Many people called it many different things. Saitei. La Peste. In English it was mostly called it. I…suppose my English-speaking brethren are not always equally inspired.” He tries to smile, but it's forced.
“It?”
“Just before leaving, it'd been formally dubbed Vesper Syndrome, after, in a reverse from usual nomenclature, the only case of apparent immunity. A woman named Vesper. It was different. Invisible. No one has managed to isolate it. Without isolating it, we couldn't perform animal tests or simulations. We don't even know how it works, but it seems to attack the haptic system and ruin the ability to interact with Realm.”
“That's all?”
“No, it acts like a sort of... neurological autoimmune disorder. It convinces the body to attack itself. By hijacking the haptic system it spontaneously deprives specific arterial pathways of oxygen, leading to tissue degeneration and loss of limbs or worse without immediate medical intervention. Its tendency to strike frequently and randomly in sufferers makes it very difficult to manage without constant medical supervision. I don’t know if I agree, but some speculate Vesper Syndrome is intelligent, that it spread to…synthetic…people in Realm. It was able to simulate its own potential mutations and evolve at a speed unachievable in nature. And it took those lessons into the real world, changing at will. Camouflaging.”
Lydia watches the white and blue twist lazily beyond–is that all that's left now?
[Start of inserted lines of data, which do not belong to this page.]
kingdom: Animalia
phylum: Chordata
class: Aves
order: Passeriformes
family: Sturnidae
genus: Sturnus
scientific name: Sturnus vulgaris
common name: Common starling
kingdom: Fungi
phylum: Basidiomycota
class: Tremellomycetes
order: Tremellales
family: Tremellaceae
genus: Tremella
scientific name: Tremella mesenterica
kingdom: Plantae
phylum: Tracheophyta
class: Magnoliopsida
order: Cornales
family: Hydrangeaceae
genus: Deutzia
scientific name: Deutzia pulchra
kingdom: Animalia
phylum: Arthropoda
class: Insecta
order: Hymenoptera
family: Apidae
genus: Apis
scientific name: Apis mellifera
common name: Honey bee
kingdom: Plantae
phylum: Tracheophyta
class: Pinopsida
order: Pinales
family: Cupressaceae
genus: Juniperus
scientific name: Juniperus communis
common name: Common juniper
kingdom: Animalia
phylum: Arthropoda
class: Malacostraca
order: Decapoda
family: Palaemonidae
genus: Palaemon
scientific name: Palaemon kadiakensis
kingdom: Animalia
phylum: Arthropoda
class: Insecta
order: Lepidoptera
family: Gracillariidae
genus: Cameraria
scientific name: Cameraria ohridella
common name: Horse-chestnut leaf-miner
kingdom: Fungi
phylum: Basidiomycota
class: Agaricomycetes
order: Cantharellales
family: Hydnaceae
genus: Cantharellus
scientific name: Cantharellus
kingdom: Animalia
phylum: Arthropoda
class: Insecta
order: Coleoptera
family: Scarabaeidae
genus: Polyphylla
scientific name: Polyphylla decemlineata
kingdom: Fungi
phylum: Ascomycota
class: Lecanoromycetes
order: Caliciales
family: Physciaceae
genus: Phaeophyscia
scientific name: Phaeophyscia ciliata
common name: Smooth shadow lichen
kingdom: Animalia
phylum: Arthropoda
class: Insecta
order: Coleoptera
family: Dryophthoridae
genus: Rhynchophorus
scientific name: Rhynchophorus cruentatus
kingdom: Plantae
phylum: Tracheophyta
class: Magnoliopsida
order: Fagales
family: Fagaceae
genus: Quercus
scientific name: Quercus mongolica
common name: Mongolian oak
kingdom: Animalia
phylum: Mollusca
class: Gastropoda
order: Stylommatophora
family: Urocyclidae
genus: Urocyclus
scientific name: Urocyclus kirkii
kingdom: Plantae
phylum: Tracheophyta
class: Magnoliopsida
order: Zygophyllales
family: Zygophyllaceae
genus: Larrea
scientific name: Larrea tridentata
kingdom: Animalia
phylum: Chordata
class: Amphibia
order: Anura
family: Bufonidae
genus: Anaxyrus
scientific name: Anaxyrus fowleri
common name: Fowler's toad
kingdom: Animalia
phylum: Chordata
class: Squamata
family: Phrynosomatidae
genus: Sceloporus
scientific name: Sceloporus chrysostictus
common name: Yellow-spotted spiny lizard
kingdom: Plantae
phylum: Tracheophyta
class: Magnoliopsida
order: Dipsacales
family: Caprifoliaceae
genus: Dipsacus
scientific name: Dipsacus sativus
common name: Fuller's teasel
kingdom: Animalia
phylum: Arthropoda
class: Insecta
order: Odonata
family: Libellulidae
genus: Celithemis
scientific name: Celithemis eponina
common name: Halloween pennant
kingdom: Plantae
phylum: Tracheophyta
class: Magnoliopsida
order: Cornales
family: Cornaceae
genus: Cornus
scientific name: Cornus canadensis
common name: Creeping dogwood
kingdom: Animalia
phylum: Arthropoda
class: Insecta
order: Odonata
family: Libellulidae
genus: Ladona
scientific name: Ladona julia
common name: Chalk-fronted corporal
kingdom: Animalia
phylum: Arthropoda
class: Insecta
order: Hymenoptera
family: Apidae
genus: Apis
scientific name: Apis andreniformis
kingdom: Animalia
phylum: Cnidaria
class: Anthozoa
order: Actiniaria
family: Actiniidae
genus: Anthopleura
Water, wind, and dust?
She turns. “So is everyone dead?”
“Shortly before this all began, Emma was contracted to develop MAIA for Blackthorne Aeuronautics, with consultation from Jericho. While a very low-level AI, MAIA has the specific purpose of being an intelligent autopilot for a ship navigating deep space with a crew in stasis for a very long period of time. And interfacing with Realm. This was for scientific purposes, supposedly. There was never more than loose talk, but...”
“Where did they go?” She hadn't thought of the idea of more beyond this ship–or orbiter, as Keene called it–and Caligatha, and whatever was left of Earth.
“We're not supposed to think they–anyone–went anywhere. But in the end dignitaries and captains of industry disappeared. There was also talk of underground bunkers amongst the common people, but it's doubtful that would have been feasible long-term. It all depends what you believe.”